I don't have any speed tests but looking at the java version of BigInteger it seems like it's doing an awful lot of work.
For me I do the below
//Number = 100,000.00, Number Digits = 32, Decimal Digits = 2.
BigDecimal *decimal = new BigDecimal("100000.00", 32, 2);
decimal += "1000.99";
cout << decimal->GetValue(0x1 | 0x2) << endl; //Format and show decimals.
//Prints: 101,000.99
The computer hardware provides facility of storing integers and doing basic arithmetic over them; generally this is limited to integers in a range (e.g. up to 2^{64}-1). But larger integers can be supported via programs; below is one such method.
Using Positional Numeral System (e.g. the popular base-10 numeral system), any arbitrarily large integer can be represented as a sequence of digits in base B. So, such integers can be stored as an array of 32-bit integers, where each array-element is a digit in base B=2^{32}.
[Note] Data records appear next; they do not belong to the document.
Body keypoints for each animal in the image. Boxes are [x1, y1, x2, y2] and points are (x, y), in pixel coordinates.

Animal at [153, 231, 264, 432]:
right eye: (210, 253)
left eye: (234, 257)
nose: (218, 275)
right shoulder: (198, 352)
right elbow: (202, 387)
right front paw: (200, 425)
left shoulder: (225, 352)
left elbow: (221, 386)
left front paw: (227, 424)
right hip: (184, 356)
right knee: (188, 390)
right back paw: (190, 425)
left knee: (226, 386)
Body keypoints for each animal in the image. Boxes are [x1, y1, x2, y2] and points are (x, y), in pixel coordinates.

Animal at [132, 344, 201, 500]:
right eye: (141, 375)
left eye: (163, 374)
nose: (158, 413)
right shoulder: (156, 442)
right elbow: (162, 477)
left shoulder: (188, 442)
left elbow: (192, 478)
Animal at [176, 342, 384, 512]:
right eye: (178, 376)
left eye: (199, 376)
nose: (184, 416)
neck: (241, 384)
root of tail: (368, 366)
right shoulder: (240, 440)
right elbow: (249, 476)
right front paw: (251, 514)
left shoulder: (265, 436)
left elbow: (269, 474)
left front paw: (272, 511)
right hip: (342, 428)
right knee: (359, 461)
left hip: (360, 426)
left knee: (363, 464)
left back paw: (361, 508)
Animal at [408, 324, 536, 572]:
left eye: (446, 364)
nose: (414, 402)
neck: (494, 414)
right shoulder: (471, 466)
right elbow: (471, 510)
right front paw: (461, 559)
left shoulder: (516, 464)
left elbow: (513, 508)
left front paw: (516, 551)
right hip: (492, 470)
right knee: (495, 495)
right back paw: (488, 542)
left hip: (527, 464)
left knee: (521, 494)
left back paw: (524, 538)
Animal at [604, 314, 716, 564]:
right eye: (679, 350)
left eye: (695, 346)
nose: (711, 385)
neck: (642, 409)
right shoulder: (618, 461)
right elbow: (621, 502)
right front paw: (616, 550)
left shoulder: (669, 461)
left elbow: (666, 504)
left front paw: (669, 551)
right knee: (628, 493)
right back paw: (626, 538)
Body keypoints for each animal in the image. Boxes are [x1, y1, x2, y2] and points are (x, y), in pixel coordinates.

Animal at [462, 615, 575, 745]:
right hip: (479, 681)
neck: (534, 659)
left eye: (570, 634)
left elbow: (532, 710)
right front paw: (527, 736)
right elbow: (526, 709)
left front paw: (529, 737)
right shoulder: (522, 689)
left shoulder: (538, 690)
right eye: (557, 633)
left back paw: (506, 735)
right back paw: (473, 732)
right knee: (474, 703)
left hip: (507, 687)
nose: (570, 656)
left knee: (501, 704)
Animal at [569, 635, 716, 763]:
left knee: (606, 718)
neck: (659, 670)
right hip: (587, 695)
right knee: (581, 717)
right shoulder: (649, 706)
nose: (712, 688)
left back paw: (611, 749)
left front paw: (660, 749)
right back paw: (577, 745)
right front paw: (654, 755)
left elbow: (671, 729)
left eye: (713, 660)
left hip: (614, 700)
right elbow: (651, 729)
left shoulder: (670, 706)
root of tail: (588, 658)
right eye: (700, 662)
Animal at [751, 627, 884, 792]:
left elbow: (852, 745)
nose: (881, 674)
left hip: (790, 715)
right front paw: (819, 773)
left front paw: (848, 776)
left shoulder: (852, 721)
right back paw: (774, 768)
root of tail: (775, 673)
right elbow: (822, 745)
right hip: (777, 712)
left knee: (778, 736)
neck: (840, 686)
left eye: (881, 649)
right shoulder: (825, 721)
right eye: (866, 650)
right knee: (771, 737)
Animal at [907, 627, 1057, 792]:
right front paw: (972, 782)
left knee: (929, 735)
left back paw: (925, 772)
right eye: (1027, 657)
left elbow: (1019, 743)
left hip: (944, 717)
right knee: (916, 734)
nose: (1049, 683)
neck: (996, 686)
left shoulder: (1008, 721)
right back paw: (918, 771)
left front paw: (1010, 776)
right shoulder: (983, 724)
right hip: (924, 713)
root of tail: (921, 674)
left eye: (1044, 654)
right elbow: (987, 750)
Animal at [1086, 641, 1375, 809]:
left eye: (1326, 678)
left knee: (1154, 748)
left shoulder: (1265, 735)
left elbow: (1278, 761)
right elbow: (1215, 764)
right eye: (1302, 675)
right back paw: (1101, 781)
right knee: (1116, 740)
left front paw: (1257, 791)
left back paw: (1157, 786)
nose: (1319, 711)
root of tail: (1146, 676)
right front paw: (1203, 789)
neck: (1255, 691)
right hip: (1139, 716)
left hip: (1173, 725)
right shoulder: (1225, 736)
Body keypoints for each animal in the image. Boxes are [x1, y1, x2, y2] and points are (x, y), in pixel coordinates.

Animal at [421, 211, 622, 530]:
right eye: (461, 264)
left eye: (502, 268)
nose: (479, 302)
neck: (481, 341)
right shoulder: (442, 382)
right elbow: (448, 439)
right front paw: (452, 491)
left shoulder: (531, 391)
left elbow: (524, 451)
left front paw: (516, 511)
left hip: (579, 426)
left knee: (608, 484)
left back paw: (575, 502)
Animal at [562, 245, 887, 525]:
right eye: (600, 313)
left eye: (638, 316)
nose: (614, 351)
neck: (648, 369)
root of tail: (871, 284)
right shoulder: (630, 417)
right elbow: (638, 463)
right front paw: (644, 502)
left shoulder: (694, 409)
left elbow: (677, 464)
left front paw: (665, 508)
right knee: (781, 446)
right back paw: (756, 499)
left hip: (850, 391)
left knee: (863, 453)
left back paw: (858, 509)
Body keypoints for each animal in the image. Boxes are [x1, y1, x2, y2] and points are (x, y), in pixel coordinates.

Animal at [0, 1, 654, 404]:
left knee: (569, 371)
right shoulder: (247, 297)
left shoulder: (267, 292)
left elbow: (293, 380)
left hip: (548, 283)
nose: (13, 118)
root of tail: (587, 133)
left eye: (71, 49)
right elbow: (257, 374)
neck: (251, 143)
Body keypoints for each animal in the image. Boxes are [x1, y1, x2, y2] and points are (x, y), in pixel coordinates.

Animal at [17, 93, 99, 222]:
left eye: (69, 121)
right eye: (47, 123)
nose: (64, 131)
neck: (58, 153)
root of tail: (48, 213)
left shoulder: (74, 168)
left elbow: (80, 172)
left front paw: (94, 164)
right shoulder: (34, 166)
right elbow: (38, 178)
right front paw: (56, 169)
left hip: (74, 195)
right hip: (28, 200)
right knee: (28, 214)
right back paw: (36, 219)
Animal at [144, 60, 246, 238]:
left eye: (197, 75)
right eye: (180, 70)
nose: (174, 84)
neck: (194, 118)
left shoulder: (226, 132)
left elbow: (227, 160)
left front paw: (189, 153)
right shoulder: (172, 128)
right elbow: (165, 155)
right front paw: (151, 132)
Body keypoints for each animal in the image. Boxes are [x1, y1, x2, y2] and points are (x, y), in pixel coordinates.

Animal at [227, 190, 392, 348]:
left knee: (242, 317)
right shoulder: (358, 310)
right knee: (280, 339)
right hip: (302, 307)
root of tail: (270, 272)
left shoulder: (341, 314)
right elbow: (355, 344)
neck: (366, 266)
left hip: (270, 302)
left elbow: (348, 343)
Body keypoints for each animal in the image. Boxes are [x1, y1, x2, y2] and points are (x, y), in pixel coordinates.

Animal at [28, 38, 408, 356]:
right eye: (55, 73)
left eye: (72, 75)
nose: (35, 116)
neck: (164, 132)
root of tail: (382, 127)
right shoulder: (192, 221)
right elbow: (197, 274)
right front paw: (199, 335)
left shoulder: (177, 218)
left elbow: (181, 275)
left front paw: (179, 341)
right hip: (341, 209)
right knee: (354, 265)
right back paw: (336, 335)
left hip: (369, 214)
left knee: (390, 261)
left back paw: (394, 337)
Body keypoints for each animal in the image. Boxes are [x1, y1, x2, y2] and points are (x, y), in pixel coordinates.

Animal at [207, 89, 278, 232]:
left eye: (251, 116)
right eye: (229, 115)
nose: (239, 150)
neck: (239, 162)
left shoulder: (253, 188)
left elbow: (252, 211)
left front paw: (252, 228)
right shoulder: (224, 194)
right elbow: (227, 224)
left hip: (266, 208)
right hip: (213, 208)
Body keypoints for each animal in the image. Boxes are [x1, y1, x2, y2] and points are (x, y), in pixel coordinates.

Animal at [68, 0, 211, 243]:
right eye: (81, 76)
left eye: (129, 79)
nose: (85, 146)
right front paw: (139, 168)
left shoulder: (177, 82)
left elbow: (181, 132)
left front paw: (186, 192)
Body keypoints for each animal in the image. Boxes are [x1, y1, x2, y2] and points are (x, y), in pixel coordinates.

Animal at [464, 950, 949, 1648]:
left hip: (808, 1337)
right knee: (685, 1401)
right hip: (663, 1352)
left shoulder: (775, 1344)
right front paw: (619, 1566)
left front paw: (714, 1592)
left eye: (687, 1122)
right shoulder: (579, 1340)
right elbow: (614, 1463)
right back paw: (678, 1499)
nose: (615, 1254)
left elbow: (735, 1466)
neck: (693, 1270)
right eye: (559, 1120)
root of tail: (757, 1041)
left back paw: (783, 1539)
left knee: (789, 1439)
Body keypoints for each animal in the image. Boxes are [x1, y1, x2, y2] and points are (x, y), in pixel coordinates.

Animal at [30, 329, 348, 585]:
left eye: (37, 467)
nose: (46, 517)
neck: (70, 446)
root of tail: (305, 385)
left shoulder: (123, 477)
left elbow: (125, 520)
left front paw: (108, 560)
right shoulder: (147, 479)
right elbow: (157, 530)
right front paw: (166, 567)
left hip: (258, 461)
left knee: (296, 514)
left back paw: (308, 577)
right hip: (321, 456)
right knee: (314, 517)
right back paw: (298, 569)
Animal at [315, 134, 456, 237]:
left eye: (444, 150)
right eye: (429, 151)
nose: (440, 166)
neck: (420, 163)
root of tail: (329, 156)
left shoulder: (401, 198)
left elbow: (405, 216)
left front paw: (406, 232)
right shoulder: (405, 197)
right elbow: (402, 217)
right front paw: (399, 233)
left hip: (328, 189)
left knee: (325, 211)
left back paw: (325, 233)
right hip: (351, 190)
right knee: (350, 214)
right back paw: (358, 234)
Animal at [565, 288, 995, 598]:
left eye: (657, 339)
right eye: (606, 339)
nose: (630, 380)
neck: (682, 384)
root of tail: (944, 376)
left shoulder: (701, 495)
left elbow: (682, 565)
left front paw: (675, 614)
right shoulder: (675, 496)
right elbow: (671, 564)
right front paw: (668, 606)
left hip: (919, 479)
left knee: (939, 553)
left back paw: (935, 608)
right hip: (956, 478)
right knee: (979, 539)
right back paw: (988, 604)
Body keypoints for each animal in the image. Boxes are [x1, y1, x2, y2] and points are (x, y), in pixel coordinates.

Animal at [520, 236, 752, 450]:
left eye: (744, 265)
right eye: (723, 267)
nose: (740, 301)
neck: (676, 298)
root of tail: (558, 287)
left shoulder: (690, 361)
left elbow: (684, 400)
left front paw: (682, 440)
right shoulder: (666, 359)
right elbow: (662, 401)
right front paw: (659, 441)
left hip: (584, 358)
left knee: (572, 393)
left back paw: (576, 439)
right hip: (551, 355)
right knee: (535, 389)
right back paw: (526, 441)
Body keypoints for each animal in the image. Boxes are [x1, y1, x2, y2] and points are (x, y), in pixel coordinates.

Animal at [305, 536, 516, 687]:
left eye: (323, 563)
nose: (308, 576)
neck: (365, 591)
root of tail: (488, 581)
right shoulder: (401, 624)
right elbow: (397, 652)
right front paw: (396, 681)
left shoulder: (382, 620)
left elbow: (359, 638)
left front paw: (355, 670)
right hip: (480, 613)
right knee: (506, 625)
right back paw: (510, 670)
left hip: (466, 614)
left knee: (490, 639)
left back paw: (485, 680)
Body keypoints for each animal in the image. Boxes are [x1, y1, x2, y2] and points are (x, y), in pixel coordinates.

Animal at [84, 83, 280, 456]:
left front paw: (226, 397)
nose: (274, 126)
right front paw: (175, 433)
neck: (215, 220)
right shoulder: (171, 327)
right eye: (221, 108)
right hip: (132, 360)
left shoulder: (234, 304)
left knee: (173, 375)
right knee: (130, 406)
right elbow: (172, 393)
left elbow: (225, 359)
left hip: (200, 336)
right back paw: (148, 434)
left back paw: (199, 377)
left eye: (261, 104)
We already know how to represent integers using numeral-system with base B=10, and also how to perform basic arithmetic (add, subtract, multiply, divide etc) within this system. The algorithms for doing these operations are sometimes known as Schoolbook algorithms. We can apply (with some adjustments) these Schoolbook algorithms to any base B, and so can implement the same operations for our large integers in base B.
To apply these algorithms for any base B, we will need to understand them further and handle concerns like:
what is the range of various intermediate values produced during these algorithms.
what is the maximum carry produced by the iterative addition and multiplication.
how to estimate the next quotient-digit in long-division.
(Of course, there can be alternate algorithms for doing these operations).
Some algorithm/implementation details can be found here (initial chapters), here (written by me) and here.
subtract 48 from your string of integer and print to get number of large digit.
then perform the basic mathematical operation .
otherwise i will provide complete solution.